Toda vez que la agenda del poder no acaba de despejarse adecuadamente, merece la pena, al menos, compartir el tiempo y el esfuerzo de la comunidad política en la atención a la otra agenda, la de las soluciones. Este es el sentido de la decisión adoptada por los diputados socialistas al registrar varias iniciativas de interés social, en pleno fragor del debate en torno a la eventual investidura de un presidente de Gobierno. Los temas a atender en esta agenda política útil han de ser, al menos, los siguientes:

  • Establecer las bases para un nuevo modelo de desarrollo, que busque prosperidad y competitividad en factores tales como el conocimiento, la formación, la investigación y la innovación, antes que en la devaluación de derechos sociales y condiciones laborales. Se trata, en definitiva, de competir en calidad y no en precio.
  • Desarrollar unas políticas de empleo valientes y efectivas en un doble objetivo: la apuesta por las políticas activas de empleo que proporcionen herramientas solventes a los colectivos más vulnerables para acceder al mercado laboral; y recuperar los derechos perdidos en el mundo del trabajo mediante un nuevo Estatuto de los Trabajadores.
  • Apostar decididamente por reducir las crecientes brechas de desigualdad social; rescatando de la pobreza mediante un ingreso mínimo vital a quienes cayeron en la exclusión social; elevando el salario mínimo; desarrollando las estrategias legales pendientes frente a la dependencia; ofreciendo segundas oportunidades ante el drama de los desahucios; y atajando en la realidad lo que la legalidad ya predica ante las discriminaciones que sufren las mujeres.
  • Alcanzar un pacto social y político en torno al futuro de la educación española, que derogue la LOMCE y proporcione a las generaciones presentes y futuras una formación de calidad con equidad, inclusiva y democrática.
  • Garantizar el futuro de nuestro sistema público de pensiones, actualizando el Pacto de Toledo y asegurando unos ingresos suficientes para atender la demanda legítima e imprescindible de unas prestaciones dignas.

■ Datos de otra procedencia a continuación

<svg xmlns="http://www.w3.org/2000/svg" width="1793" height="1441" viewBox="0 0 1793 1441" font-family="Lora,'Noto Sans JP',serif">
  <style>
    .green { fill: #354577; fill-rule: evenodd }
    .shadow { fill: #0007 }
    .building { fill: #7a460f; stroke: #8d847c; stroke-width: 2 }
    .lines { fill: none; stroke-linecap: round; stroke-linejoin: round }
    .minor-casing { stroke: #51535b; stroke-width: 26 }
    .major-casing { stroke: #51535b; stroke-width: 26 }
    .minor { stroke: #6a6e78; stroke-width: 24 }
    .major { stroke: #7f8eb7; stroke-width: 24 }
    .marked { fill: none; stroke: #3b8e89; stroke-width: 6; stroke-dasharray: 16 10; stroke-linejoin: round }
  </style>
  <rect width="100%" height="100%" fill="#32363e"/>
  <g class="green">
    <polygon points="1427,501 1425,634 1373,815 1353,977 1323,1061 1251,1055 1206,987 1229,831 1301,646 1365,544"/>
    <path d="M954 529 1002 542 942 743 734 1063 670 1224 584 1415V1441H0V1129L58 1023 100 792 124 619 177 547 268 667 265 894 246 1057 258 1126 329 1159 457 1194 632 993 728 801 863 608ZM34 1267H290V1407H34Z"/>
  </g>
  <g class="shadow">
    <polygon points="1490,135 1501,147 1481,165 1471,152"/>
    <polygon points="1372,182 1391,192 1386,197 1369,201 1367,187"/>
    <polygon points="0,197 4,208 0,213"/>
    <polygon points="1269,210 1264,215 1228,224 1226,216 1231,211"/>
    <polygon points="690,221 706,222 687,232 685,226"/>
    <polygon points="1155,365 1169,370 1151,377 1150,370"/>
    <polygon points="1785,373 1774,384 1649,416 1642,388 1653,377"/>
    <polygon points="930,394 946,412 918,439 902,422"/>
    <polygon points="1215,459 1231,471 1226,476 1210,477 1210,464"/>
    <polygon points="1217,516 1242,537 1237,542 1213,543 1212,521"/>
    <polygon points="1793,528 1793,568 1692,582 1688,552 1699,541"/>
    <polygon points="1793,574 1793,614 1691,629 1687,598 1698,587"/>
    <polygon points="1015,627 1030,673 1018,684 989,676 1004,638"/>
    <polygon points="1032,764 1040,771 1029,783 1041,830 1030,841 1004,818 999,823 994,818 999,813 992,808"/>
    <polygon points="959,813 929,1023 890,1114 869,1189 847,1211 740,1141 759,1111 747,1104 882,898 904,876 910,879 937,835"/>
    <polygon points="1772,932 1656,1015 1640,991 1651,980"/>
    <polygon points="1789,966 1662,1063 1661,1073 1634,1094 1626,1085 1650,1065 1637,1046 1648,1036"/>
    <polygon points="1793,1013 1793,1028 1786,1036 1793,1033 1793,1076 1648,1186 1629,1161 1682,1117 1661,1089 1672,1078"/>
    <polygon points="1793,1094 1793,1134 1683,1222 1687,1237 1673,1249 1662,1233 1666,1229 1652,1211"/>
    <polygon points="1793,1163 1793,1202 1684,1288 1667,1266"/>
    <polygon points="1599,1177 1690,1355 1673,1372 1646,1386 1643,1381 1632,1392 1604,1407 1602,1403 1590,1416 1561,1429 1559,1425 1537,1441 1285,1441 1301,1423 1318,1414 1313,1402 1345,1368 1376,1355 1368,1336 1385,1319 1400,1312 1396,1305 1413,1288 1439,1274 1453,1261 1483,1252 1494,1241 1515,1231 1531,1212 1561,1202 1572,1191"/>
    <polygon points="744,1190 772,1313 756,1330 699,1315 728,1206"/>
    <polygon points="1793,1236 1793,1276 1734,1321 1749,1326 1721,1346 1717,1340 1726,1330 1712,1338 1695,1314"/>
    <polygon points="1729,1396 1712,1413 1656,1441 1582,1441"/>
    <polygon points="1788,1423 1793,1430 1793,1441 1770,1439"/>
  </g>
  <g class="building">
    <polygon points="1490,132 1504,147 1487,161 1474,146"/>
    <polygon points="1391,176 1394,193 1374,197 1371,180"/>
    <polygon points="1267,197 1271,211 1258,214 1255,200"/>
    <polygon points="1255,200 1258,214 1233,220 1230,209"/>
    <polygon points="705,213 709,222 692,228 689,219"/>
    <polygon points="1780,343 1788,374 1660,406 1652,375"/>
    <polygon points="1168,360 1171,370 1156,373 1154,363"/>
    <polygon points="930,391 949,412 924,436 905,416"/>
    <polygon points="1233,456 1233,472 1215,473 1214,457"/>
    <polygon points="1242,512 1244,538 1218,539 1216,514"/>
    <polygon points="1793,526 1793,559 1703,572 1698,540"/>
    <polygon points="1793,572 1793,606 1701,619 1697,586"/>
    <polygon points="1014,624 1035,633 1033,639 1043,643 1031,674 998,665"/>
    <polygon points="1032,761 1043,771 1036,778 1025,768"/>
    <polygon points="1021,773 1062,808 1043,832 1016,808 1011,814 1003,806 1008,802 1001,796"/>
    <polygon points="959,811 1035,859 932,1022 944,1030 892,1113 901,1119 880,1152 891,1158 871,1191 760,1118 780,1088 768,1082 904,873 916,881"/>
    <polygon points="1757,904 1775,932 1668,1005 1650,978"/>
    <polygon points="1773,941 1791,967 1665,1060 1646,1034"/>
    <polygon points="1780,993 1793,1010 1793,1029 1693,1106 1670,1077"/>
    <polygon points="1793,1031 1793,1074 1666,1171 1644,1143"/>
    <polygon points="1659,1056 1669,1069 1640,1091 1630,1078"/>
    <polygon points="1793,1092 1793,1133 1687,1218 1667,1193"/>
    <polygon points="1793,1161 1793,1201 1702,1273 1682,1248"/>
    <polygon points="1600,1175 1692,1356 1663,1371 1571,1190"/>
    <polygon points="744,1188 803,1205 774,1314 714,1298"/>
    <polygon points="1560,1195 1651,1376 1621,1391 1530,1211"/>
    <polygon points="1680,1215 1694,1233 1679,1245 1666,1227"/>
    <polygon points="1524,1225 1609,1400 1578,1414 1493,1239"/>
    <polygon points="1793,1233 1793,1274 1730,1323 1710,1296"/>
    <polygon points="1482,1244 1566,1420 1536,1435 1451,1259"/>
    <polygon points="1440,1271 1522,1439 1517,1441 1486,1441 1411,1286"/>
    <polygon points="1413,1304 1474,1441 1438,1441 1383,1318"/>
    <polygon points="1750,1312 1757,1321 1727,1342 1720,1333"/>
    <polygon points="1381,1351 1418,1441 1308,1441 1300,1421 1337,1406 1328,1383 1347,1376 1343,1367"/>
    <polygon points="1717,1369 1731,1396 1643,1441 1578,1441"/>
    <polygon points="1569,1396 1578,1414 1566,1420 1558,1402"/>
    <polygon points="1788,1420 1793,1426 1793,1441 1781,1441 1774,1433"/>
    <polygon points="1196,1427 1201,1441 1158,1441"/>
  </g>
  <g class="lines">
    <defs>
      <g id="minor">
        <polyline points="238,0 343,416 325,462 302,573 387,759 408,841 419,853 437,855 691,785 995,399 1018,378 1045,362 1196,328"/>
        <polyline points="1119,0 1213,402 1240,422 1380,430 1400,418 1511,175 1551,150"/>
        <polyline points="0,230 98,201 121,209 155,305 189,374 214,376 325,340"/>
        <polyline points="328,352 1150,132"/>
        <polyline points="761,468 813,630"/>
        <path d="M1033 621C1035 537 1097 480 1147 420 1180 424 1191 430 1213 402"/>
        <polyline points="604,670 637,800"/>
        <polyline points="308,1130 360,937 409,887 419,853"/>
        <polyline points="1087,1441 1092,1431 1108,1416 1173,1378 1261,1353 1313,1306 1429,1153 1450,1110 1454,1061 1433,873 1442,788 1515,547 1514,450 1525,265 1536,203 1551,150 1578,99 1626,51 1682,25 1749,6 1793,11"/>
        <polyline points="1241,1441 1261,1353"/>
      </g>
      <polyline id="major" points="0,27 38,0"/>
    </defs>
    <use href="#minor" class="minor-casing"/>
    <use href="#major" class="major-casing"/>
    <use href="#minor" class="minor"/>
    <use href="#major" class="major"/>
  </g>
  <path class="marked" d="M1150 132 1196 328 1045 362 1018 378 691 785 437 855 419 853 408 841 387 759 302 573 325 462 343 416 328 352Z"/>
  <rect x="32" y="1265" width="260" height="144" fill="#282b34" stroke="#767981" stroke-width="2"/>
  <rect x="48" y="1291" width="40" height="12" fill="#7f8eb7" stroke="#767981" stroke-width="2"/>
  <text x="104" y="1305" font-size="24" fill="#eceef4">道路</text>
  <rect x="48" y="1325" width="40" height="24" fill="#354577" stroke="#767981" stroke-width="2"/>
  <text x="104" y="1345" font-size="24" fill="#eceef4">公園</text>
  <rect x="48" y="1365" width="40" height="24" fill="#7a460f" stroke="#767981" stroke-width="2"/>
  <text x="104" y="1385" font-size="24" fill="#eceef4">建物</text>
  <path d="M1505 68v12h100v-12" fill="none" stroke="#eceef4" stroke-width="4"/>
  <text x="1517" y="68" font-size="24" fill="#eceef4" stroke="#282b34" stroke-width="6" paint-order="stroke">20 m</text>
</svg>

  • Acometer una agenda valiente para la regeneración democrática de nuestro país, reformando la Constitución, modernizando nuestras instituciones, abriendo el sistema político a una participación más activa y permanente de la ciudadanía, y haciendo frente a la corrupción con medidas eficaces de prevención y de control.

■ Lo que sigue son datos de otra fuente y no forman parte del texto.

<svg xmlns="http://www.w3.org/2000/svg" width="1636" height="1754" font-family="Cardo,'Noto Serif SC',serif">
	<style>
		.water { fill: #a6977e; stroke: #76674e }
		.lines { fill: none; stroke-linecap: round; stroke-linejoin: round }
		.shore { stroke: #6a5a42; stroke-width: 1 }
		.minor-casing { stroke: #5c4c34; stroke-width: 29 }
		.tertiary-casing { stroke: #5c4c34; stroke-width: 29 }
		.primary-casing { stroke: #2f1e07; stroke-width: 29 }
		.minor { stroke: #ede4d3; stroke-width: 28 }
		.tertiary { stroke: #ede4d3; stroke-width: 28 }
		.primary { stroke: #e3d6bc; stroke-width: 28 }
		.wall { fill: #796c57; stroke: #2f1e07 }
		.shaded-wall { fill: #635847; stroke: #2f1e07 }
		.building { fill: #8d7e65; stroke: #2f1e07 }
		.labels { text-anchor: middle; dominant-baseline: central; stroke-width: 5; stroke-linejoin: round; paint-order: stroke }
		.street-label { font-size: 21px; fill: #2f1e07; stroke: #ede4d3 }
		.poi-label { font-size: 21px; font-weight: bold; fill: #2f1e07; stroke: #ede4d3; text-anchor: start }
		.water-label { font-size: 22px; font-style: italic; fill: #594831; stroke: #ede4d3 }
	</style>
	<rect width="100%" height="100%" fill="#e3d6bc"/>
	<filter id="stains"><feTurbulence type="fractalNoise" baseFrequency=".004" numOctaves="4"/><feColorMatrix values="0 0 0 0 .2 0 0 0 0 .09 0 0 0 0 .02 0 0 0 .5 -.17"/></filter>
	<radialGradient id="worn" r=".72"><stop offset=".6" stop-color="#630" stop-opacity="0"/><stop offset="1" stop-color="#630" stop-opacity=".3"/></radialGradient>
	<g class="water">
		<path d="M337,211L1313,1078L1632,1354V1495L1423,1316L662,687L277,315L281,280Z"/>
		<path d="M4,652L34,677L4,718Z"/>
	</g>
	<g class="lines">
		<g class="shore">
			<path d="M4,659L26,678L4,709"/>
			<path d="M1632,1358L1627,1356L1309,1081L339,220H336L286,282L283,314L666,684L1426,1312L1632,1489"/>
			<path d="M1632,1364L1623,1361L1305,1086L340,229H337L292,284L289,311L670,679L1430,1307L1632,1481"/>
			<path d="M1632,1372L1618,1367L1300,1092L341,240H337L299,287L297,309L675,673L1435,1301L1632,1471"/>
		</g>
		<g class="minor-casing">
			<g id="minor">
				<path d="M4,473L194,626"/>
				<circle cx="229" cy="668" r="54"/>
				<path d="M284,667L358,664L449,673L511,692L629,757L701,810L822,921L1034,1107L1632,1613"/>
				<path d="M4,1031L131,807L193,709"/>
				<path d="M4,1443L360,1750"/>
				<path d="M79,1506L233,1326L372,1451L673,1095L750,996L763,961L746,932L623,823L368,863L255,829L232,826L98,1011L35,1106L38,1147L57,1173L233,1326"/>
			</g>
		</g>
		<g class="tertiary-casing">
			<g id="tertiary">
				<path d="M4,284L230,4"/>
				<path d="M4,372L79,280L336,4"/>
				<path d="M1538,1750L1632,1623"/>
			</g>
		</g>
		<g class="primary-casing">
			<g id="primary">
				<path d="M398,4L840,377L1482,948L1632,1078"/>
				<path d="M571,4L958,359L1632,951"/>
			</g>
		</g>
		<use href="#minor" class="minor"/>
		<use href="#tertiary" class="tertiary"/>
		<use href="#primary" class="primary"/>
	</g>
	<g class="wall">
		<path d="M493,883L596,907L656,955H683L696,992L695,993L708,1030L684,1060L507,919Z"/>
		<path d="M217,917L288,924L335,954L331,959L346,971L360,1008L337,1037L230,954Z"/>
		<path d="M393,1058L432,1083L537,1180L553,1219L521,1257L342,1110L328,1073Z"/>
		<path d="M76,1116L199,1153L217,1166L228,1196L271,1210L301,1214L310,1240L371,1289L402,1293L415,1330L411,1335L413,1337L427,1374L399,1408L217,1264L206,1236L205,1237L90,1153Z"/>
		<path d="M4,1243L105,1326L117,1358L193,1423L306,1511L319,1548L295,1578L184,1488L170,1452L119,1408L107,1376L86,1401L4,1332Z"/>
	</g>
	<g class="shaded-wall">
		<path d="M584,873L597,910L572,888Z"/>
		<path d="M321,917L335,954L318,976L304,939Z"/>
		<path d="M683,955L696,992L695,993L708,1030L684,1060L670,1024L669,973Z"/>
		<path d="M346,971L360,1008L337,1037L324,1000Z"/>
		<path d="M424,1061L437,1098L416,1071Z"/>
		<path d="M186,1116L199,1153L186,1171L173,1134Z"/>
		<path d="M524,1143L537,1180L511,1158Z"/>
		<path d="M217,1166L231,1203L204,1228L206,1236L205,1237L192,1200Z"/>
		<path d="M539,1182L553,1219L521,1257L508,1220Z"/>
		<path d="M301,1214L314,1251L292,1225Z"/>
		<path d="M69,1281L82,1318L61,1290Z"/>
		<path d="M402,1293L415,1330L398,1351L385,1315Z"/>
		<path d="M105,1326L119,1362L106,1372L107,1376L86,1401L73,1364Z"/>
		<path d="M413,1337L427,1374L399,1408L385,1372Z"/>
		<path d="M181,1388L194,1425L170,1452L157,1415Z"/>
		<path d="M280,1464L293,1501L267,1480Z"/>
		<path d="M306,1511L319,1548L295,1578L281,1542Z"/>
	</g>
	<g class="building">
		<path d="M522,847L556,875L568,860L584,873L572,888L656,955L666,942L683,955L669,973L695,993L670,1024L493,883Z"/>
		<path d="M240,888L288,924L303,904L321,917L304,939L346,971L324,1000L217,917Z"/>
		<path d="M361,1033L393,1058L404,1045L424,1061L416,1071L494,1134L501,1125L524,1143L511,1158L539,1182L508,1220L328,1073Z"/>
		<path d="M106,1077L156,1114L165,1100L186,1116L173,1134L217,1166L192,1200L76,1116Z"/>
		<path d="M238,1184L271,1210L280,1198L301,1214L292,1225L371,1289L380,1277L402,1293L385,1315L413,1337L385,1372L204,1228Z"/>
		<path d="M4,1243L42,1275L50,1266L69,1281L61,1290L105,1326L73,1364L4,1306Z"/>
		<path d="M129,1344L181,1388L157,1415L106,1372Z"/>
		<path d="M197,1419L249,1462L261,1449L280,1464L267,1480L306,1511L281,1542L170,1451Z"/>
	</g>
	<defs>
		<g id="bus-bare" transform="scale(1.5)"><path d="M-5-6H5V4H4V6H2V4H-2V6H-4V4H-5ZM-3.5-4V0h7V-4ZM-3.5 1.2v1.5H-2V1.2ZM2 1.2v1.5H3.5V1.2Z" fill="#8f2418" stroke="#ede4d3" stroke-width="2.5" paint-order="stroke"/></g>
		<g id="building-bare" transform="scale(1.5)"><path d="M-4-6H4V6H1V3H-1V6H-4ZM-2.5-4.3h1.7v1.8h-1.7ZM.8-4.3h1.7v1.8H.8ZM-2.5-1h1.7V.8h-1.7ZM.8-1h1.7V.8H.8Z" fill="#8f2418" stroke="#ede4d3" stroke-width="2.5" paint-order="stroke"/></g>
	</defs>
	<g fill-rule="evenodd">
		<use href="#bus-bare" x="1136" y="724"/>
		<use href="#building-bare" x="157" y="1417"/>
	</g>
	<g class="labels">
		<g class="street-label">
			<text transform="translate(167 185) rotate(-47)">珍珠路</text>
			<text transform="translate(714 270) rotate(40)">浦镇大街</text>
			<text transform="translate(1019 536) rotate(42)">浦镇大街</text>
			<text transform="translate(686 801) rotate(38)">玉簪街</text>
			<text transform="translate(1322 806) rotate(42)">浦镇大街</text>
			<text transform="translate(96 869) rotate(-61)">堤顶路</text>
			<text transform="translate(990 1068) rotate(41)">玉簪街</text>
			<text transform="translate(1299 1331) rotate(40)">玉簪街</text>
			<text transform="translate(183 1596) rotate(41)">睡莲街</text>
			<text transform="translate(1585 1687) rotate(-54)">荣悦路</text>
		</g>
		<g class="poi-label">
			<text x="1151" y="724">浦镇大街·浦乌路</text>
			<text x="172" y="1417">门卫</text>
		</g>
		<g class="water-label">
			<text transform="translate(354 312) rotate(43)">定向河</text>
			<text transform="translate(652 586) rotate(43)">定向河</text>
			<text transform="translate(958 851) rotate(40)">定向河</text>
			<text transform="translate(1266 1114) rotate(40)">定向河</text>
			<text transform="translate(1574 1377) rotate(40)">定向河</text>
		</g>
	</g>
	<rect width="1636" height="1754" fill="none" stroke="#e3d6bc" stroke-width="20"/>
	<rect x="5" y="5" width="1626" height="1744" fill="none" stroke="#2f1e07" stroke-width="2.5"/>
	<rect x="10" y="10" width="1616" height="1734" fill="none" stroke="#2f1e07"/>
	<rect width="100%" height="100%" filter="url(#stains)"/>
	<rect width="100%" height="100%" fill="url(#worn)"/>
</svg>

  • Y, finalmente, comprometiendo a la sociedad española y a sus instituciones con el proyecto que más esperanza arroja sobre nuestro futuro: el proyecto de la integración europea. Mientras la globalización nos ofrece las mejores promesas de desarrollo y las mayores amenazas de autodestrucción, a un mismo tiempo, solo la suma de los sueños, de las voluntades y de los esfuerzos de todos los europeos puede ofrecernos un futuro en el que las luces de la razón y el progreso se impongan sobre las sombras del fanatismo y el atraso.